Paul Edgerley is managing director of Bain Capital, the private-equity firm, which he joined in 1988, after working in Bain’s consulting operations. The graduate of Kansas State University has, with his wife, endowed the deanship of the college of business administration there—the first such gift at Kansas State. They have also endowed scholarships and professorships at the school; served as eastern region chairs for its Changing Lives Campaign; contributed to athletics; and, last August, made a $10-million gift toward the business college’s new 140,000-square-foot building.
The Edgerleys’ older children, Brian and Matthew, are members of the College classes of 2016 and 2017, respectively.
Glenn H. Hutchins ’77, J.D.-M.B.A. ’83, co-founder and former managing director of Silver Lake, a New York-based private-equity firm specializing in investments in technology companies. Silver Lake led the recent $25-billion buyout of Dell Inc., the computer firm, and earlier owned Skype, the Internet telephone company, which it sold in 2011 to Microsoft, the software enterprise founded by Hutchins’s College classmate Bill Gates, LL.D. ’07, and now run by classmate Steven A. Ballmer.
Hutchins’s family foundation pledged $30 million to the Faculty of Arts and Sciences (FAS) last year—part as a challenge fund to jump-start undergraduate House renewal (one of FAS’s big-ticket campaign priorities), and part to support African American studies.
Hutchins is a director of Harvard Management Company (HMC), which invests the University’s endowment, and chair of the national advisory board of the W.E.B. Du Bois Institute for African and African American Research, recently renamed in his honor. He is also a director of the Federal Reserve Bank of New York and vice chair of the Brookings Institution’s board of trustees. He is an owner and member of the executive committee of the Boston Celtics basketball team as well. A prodigious fundraiser for his College class and a co-chair of the campaign-planning committee, Hutchins serves as a national co-chair of The Harvard Campaign as well. His son, James A. Hutchins, is a member of the Class of 2012.
Carl J. Martignetti ’81, M.B.A. ’85, president of Martignetti Companies, New England’s largest distributor of wines and spirits. As noted when he received the HAA Award for outstanding service, Martignetti is a prodigious fundraiser for the institution. He formerly co-chaired the Harvard College Fund (he remains on its executive committee, as does FAS co-chair Sandra Edgerley), and has served on the Committee on University Resources since the mid 1990s. He has also helped lead and organize both his College and Business School class-reunion gifts for many years.

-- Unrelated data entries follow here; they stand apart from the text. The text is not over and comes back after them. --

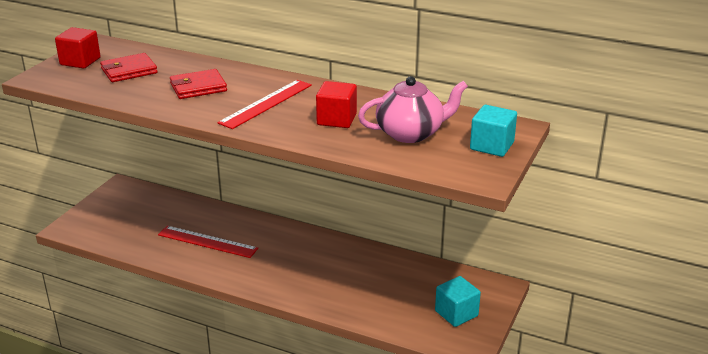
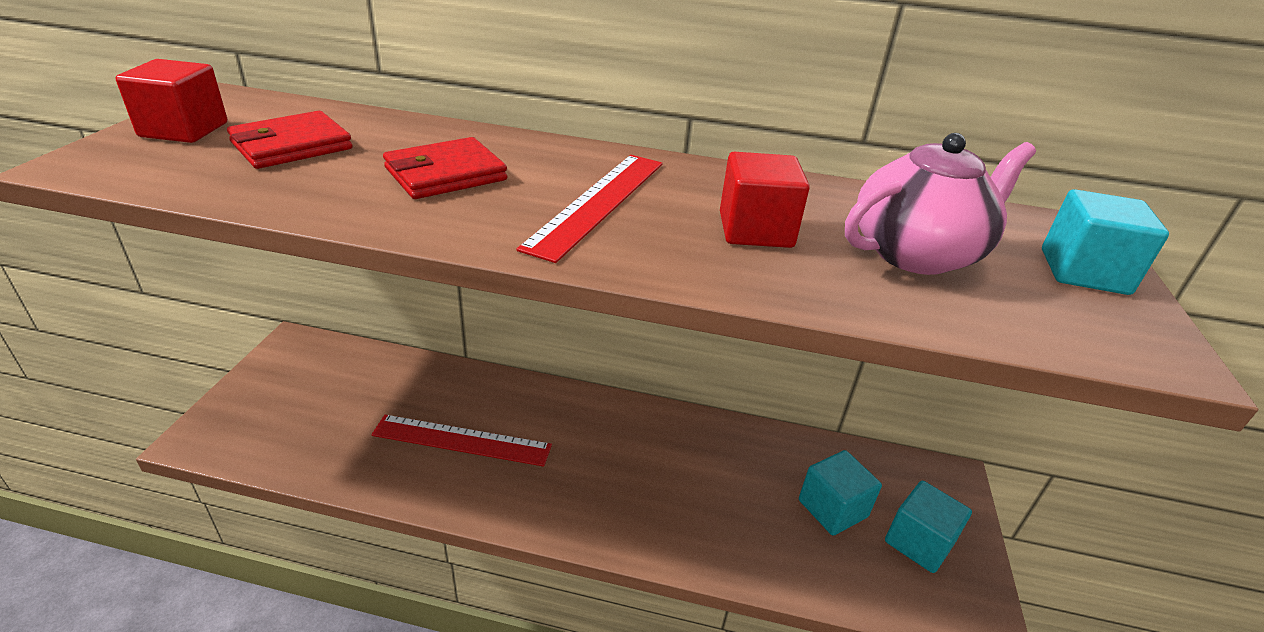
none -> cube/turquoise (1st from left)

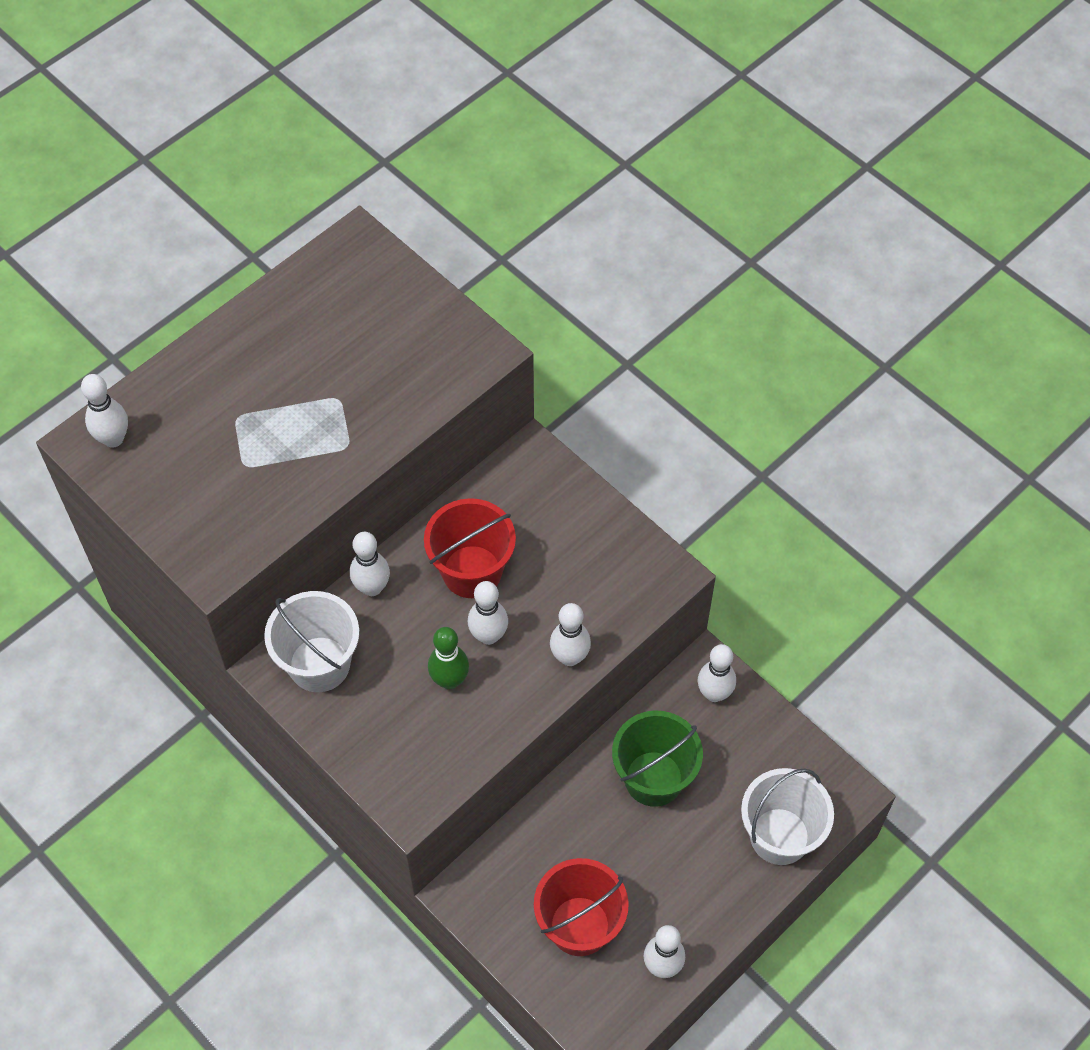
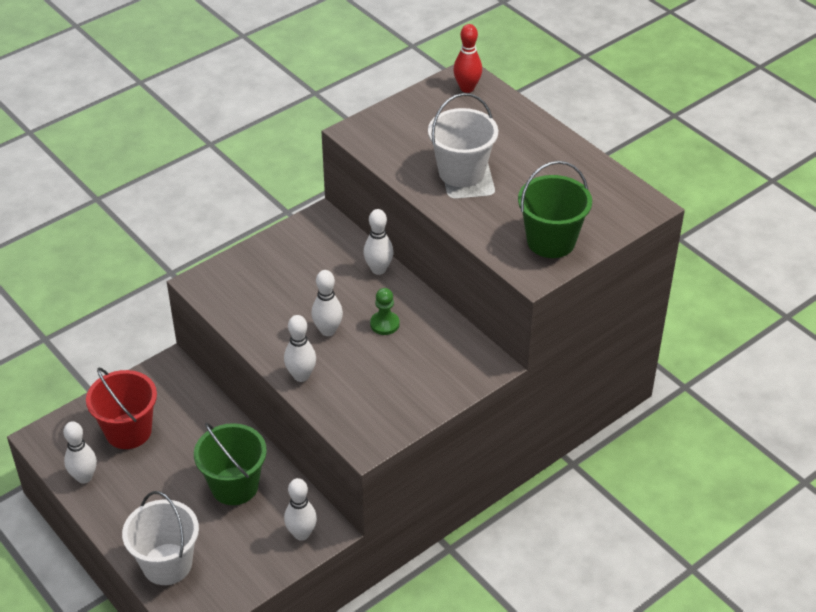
bowling pin/green -> none
none -> bucket/green (2nd from left)
bucket/white (1st from left in the first image) -> bucket/white (2nd from left), move
bucket/red (1st from left) -> pawn/green
bowling pin/white (1st from left) -> bowling pin/red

Paul A. Maeder, M.B.A. ’84, a co-founder of Highland Capital Partners, a Cambridge-based venture-capital group (from which he recently stepped down as a general partner). Maeder served as chair of the National Venture Capital Association during the 2011-2012 year. A graduate of Princeton, he is described in the CrunchBase database as involved in advising his alma mater on “initiatives for furthering innovation in energy and the environment”—areas of expertise in which he also directs Highland investments.
Interestingly, Maeder is a director and board chair of 2U, an online higher-education enterprise that is exploring some of the same technological innovations as the Harvard-MIT edX partnership, along with the Stanford-originated, for-profit companies Coursera and Udacity. Maeder also serves as a national co-chair for The Harvard Campaign, as does his wife, Gwill E. York ’79, M.B.A. ’84. Their son, Paxton Maeder-York, is a member of the College class of 2014.
Herbert S. Winokur Jr. ’65, Ph.D. ’67, a former member of the Harvard Corporation and of the board of directors of Harvard Management Company, which oversees investment of the endowment. After a corporate career, he founded a private investment partnership in 1987, and is now chairman and CEO of Capricorn Holdings Inc., a private investment firm. Among the investments in its growth-equity portfolio is Nano-Terra Inc., which aims to commercialize discoveries from the laboratory of Flowers University Professor George Whitesides. (See “Conceptualizing Small,” by Whitesides and photographer Felice Frankel, on ways of making nanoscale phenomena visible. Whitesides will moderate a faculty panel on applied science, one of several highlighting professors' research during the October 26 campaign launch .)
Winokur is a trustee of the National Humanities Center (where he serves alongside Rothenberg professor of Romance languages and literatures and FAS’s dean of arts and humanities Diana Sorensen, who has led recent faculty efforts to rethink the humanities—and who will moderate the October 26 faculty panel on the arts and humanities; and Bass professor of English Louis Menand). He is also a trustee and supporter of Ithaka, which supports applications of technology to education.